- _Activity_:
Please copy, character for character, each line from the beginning of the listing to the line containing "- [ ] Strict type checking passes", including both.

- _Records_:
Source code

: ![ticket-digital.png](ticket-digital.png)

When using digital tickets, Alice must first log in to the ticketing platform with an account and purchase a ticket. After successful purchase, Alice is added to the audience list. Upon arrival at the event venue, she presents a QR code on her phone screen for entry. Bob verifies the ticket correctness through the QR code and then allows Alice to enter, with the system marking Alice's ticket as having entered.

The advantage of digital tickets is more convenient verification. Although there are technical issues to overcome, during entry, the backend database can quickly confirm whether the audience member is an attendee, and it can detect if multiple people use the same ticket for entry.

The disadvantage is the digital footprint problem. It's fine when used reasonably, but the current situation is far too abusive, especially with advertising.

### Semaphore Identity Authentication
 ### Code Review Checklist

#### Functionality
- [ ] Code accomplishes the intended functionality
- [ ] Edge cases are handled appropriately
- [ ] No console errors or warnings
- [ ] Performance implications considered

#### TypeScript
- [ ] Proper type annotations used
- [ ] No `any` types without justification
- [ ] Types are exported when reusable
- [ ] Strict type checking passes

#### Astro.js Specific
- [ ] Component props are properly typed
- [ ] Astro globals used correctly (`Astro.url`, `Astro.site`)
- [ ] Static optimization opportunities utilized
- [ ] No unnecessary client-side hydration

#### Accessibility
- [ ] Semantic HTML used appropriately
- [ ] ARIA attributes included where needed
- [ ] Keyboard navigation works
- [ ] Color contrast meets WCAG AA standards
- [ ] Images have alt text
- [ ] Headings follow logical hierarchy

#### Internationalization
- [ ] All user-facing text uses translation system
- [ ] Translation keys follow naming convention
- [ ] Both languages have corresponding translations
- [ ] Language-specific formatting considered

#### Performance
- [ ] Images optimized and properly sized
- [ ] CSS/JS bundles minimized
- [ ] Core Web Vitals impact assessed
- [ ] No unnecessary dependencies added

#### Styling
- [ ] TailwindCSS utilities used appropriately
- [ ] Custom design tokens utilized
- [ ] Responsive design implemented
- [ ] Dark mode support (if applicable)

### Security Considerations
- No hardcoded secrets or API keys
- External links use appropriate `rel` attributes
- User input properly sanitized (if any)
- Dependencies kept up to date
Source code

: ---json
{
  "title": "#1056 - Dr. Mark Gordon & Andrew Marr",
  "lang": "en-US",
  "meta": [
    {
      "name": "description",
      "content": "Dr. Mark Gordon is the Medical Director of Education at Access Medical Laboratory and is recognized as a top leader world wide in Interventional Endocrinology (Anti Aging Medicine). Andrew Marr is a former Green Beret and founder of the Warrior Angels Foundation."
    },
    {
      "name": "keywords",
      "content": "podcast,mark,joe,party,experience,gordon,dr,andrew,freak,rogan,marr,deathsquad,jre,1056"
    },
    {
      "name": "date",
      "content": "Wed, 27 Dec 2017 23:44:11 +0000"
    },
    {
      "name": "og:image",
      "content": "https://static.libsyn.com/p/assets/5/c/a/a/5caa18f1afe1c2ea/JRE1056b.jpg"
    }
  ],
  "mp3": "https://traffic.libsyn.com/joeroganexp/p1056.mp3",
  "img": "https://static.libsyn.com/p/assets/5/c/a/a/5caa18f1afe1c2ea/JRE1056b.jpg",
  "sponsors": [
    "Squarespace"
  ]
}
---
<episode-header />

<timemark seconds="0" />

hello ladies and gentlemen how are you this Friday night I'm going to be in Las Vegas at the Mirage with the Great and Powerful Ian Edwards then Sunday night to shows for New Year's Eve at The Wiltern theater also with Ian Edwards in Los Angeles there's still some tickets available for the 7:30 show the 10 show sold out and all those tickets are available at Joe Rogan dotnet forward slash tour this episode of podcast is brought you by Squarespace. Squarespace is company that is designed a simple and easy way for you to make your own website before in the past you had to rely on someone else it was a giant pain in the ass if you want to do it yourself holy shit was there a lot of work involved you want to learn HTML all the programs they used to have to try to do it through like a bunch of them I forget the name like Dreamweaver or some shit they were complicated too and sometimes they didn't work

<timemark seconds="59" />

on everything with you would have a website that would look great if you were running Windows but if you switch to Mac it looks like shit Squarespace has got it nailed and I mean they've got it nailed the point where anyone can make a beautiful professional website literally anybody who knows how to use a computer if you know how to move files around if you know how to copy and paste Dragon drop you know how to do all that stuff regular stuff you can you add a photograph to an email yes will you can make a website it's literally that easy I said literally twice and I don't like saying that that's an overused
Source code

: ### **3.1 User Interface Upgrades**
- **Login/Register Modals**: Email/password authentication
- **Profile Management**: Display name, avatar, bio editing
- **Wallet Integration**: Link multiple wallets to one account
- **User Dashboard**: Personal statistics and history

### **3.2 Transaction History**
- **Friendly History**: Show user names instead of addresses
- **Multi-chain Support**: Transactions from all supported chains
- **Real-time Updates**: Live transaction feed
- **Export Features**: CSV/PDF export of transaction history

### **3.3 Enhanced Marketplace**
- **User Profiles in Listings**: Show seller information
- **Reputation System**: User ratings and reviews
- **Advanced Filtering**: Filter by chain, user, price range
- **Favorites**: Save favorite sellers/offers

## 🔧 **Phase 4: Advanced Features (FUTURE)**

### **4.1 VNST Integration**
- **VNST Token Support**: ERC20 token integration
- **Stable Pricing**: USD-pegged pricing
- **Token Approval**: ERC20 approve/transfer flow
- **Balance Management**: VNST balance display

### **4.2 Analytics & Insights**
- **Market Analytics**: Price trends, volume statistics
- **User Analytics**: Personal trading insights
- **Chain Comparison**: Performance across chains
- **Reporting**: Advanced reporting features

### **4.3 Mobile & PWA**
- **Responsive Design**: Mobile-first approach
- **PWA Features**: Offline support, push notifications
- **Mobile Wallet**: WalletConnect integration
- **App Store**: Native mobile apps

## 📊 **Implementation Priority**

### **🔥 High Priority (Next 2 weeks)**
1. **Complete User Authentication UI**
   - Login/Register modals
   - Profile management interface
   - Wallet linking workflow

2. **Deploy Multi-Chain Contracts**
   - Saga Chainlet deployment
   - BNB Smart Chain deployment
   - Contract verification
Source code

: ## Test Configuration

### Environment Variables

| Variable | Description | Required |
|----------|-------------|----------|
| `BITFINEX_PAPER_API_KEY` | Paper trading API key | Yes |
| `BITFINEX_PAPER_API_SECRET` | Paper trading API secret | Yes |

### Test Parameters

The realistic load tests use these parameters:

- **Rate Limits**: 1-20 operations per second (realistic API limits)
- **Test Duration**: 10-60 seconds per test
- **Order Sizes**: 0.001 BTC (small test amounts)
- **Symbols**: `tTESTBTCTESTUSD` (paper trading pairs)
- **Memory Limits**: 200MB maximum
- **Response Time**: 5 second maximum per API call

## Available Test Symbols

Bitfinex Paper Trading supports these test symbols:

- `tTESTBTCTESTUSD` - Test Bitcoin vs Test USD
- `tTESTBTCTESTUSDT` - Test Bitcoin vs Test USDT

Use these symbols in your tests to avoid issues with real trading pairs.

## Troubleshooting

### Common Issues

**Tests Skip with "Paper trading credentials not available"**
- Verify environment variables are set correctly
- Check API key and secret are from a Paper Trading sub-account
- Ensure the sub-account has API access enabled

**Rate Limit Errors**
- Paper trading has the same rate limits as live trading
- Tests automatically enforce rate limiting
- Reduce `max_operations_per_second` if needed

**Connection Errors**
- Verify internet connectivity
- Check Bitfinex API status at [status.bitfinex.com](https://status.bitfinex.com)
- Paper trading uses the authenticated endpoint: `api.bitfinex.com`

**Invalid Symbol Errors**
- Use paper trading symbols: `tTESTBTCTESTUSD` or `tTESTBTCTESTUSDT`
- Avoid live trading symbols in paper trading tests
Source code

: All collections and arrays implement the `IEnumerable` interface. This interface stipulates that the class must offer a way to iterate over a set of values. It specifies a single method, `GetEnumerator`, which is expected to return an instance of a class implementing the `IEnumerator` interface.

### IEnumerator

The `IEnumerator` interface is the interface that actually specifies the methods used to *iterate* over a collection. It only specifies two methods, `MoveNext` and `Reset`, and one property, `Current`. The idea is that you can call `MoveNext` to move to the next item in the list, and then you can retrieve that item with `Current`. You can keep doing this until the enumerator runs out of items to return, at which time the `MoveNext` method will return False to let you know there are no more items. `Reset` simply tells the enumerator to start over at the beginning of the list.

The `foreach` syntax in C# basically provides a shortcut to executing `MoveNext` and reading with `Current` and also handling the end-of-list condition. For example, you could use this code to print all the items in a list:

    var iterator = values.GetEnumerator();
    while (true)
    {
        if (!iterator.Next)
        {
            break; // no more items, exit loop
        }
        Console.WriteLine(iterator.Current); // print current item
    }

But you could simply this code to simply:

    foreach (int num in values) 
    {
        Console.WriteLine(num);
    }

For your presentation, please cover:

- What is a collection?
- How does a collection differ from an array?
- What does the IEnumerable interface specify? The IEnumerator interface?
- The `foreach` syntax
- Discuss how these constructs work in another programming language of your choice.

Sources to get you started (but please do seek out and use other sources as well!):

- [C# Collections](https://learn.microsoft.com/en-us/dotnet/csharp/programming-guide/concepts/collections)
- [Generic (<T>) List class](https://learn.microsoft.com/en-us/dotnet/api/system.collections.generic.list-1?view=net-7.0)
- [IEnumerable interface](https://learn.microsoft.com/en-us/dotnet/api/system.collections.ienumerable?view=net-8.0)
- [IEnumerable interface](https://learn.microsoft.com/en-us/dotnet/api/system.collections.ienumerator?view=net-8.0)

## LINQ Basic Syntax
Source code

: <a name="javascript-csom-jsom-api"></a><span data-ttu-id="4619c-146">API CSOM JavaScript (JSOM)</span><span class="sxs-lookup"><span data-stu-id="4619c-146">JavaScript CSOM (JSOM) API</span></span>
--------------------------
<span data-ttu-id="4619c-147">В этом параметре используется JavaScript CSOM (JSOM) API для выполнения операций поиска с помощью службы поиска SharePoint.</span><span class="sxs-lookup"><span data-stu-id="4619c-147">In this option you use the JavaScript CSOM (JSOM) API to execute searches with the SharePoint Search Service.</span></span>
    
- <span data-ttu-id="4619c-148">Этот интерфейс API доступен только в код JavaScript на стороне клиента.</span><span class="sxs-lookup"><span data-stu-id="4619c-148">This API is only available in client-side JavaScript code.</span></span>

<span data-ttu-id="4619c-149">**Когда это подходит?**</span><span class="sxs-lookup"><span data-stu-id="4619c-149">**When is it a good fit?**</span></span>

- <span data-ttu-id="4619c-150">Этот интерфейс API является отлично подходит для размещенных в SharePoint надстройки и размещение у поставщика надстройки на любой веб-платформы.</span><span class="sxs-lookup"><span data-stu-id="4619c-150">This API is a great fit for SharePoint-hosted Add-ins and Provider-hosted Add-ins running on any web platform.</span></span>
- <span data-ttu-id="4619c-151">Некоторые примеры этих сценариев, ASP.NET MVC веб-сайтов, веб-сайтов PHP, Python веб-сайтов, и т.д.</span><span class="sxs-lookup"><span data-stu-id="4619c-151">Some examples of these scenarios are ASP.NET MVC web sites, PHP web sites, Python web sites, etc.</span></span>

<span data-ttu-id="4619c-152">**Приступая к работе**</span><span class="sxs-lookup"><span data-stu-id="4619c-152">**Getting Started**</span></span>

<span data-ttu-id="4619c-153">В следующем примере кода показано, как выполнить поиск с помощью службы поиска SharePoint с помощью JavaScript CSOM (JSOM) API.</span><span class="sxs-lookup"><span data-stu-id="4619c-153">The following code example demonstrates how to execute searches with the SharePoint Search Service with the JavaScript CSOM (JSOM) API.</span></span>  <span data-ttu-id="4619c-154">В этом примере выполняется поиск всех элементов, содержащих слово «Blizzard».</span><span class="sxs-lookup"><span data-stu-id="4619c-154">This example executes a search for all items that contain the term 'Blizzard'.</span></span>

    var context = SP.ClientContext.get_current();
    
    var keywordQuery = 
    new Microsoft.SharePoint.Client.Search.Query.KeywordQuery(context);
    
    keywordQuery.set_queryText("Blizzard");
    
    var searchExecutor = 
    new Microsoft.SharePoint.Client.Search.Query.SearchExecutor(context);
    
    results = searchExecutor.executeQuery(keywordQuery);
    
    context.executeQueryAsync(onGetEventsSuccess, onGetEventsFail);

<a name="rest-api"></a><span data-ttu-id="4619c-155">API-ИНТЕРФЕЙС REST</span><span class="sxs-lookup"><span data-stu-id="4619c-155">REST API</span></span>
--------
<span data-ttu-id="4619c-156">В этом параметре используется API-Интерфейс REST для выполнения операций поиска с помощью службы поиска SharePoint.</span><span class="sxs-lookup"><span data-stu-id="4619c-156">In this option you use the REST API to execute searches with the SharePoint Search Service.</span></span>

- _Exercise output_:
Source code

: ![ticket-digital.png](ticket-digital.png)

When using digital tickets, Alice must first log in to the ticketing platform with an account and purchase a ticket. After successful purchase, Alice is added to the audience list. Upon arrival at the event venue, she presents a QR code on her phone screen for entry. Bob verifies the ticket correctness through the QR code and then allows Alice to enter, with the system marking Alice's ticket as having entered.

The advantage of digital tickets is more convenient verification. Although there are technical issues to overcome, during entry, the backend database can quickly confirm whether the audience member is an attendee, and it can detect if multiple people use the same ticket for entry.

The disadvantage is the digital footprint problem. It's fine when used reasonably, but the current situation is far too abusive, especially with advertising.

### Semaphore Identity Authentication
 ### Code Review Checklist

#### Functionality
- [ ] Code accomplishes the intended functionality
- [ ] Edge cases are handled appropriately
- [ ] No console errors or warnings
- [ ] Performance implications considered

#### TypeScript
- [ ] Proper type annotations used
- [ ] No `any` types without justification
- [ ] Types are exported when reusable
- [ ] Strict type checking passes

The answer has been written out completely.